All these units – and all the others in UCUM – are derived from unambiguous measures of physical reality. There is no units that have any ambiguity about them, and therefore UCUM doesn’t have anything like “tablet”. What UCUM does have is a unit “1”, which means countable entities. So 3 “1”s of something is a count of 3. The PQ data type has a default unit of “1”. So

  <value xsi:type="PQ" value="3"/>

means that there is 3 individual countable units of whatever value is a measure of. The code defines that. This requires a mind shift about how the measure is conceived.
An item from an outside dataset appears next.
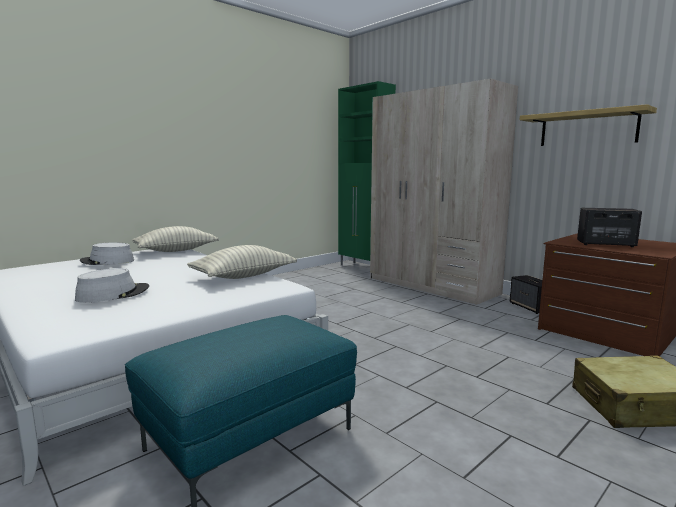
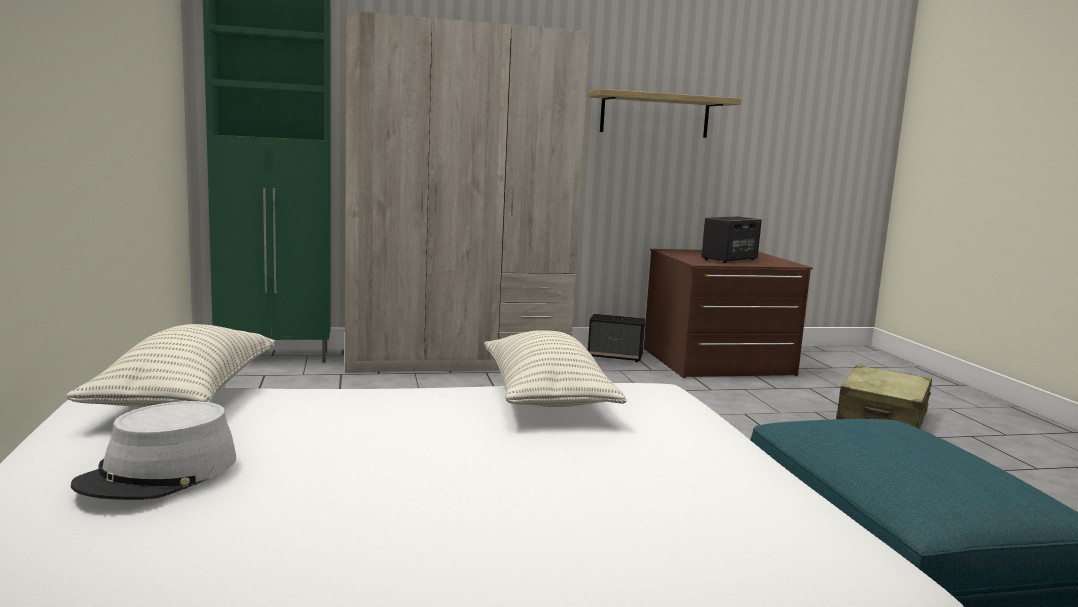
camera: 60 degrees left, 0 degrees up
grey hat [75,268,149,303] -> none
Instead of 3 tablets of acetominaphen(value = 3, units = tablets, thing = acetominaphen),  it’s 3 units of acetominaphen tablets (value = 3, units = 1, thing = acetominaphen tablet).

This applies whether we are talking of a known specified does such as

  <substanceAdminstration>
    <code code="23628011000036109"
       codeSystem="1.2.36.1.2001.1004.100"
       displayName="paracetamol 500 mg tablet"/>
    <doseQuantity value="3"/>
  </substanceAdminstration>

or whether the dosage is specified as a range:

  <substanceAdminstration>
    <code code="23628011000036109"
       codeSystem="1.2.36.1.2001.1004.100"
       displayName="paracetamol 500 mg tablet"/>
    <doseQuantity xsi:type="URG_PQ">
      <low value="1"/>
      <high value="3"/>
    </doseQuantity>
  </substanceAdminstration>

In either case, the fact that we are talking about tablets comes from the code, not the doseQuantity. In my examples, I have used a code taken from AMT (The Australian Medicines Terminology). In other contexts, you’d have to use a different coding system that includes the dosage form as part of the code. I don’t know off the top of my head whether the major coding systems such as RxNorm have the dose form included. if they don’t, you could do this:

  <substanceAdminstration>
    <code code="acetominaphen"
       codeSystem="[my substances oid]"
       displayName="acetominaphen">
     <qualifier>
      <name code="form"
        codeSystem="[my expression syntax OID]"
        displayName="form of substance"/>
      <value code="tablet"
        codeSystem="[my forms OID]"
        displayname="given as a tablet"/>
     <qualifier>
    </code>
  </substanceAdminstration>

This CDA sample is still incomplete – where’s the 500mg? btw, in ISO 21090, we removed the qualifier syntax – it causes way more problems than it solves, and you’d have to  do:

  <substanceAdminstration>
    <code code="acetominaphen:form=tablet"
       codeSystem="[my adminstration expression oid]"
         displayName="acetominaphen as a tablet"/>
  </substanceAdminstration>

Substance Administration is a complex thing. Somehow pushing tablets into the measurement wouldn’t make it easier.


p.s. PQ includes a translation. So you could try for something like this:

  <value xsi:type="PQ" value="3">
   <translation value="3" code="tablets"
     codeSystem="[my custom dose units oid]"/>
  </value>

Don’t do this – it’s not valid, and it doesn’t solve your problem properly.